§ What the exercise asks
I need every line that includes the word "mutable" copied from the material.

-------- Dataset extract --------

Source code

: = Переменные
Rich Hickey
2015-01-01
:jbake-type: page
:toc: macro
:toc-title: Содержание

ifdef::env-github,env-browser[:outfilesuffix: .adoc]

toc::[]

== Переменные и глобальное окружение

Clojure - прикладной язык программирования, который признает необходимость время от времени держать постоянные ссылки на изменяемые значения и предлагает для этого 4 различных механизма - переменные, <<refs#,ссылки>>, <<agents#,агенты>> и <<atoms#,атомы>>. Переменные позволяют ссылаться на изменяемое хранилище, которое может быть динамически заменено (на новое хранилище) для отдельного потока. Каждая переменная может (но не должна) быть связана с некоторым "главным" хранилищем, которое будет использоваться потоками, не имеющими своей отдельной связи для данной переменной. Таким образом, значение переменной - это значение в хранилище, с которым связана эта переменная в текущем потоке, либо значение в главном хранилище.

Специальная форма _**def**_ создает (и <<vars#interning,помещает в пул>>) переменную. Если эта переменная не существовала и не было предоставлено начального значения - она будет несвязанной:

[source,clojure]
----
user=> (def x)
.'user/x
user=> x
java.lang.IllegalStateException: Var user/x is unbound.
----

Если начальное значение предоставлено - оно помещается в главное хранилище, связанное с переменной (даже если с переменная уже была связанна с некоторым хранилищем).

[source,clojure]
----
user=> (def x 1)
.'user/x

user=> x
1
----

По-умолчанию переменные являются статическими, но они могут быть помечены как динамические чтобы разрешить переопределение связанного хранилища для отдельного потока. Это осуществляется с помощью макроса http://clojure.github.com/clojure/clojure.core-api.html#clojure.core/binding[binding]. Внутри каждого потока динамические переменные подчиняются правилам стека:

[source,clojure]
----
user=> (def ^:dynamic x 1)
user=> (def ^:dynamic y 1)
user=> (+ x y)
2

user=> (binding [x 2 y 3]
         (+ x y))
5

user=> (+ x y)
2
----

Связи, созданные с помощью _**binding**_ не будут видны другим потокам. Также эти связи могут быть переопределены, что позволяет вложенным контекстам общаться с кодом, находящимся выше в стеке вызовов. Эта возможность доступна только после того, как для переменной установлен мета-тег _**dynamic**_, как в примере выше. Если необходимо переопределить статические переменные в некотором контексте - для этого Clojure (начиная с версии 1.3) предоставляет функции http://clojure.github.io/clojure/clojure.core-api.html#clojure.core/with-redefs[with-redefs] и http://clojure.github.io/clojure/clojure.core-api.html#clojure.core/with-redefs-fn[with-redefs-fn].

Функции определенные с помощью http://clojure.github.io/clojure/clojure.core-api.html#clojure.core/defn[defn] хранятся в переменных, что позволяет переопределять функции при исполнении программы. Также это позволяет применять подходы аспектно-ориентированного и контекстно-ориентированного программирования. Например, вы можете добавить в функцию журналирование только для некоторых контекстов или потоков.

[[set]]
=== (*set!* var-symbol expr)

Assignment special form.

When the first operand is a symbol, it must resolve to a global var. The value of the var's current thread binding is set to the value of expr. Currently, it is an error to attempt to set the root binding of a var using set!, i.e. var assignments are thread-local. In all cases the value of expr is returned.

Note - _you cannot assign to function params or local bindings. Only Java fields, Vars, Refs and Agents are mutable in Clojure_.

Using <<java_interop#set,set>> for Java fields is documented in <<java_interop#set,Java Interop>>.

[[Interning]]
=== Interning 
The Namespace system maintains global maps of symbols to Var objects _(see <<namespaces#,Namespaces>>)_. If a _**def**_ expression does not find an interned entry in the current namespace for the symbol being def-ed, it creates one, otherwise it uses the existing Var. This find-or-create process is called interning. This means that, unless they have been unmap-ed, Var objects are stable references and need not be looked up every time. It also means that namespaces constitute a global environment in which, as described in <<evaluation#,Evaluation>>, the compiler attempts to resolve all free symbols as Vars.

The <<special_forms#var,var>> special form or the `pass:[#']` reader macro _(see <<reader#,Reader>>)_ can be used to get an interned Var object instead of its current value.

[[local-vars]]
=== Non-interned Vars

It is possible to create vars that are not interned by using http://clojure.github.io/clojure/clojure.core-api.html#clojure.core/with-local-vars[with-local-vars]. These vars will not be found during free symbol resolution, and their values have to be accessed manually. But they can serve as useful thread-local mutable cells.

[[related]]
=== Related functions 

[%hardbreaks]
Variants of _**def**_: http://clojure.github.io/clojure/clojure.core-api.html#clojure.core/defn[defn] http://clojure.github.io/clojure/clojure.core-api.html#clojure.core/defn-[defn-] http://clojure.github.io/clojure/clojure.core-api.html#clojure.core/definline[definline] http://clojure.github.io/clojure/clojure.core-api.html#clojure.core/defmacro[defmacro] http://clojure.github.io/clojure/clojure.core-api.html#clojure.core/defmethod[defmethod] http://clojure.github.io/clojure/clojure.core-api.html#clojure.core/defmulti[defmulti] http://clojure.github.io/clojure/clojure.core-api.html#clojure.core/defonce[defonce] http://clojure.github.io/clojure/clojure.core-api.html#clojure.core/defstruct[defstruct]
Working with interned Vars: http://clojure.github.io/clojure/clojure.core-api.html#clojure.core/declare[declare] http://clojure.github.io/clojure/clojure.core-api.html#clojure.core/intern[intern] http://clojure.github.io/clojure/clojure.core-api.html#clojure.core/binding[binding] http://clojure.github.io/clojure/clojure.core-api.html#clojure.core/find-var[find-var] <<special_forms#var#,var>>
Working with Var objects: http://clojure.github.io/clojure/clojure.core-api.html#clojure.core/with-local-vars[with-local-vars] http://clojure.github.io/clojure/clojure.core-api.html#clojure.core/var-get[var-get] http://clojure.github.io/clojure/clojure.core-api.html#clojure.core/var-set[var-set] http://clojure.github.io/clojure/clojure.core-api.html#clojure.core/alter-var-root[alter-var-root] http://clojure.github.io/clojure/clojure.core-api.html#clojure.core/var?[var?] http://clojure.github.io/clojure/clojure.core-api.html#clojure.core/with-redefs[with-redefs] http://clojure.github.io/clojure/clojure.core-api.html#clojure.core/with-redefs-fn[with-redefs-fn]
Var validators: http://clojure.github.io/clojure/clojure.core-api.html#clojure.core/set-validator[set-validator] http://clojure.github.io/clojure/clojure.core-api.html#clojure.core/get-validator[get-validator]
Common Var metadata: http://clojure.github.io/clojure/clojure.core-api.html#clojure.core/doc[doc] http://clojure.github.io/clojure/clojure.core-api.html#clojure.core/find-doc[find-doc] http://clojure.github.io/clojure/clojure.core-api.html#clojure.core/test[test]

--------

§ Output for this exercise
Note - _you cannot assign to function params or local bindings. Only Java fields, Vars, Refs and Agents are mutable in Clojure_.
It is possible to create vars that are not interned by using http://clojure.github.io/clojure/clojure.core-api.html#clojure.core/with-local-vars[with-local-vars]. These vars will not be found during free symbol resolution, and their values have to be accessed manually. But they can serve as useful thread-local mutable cells.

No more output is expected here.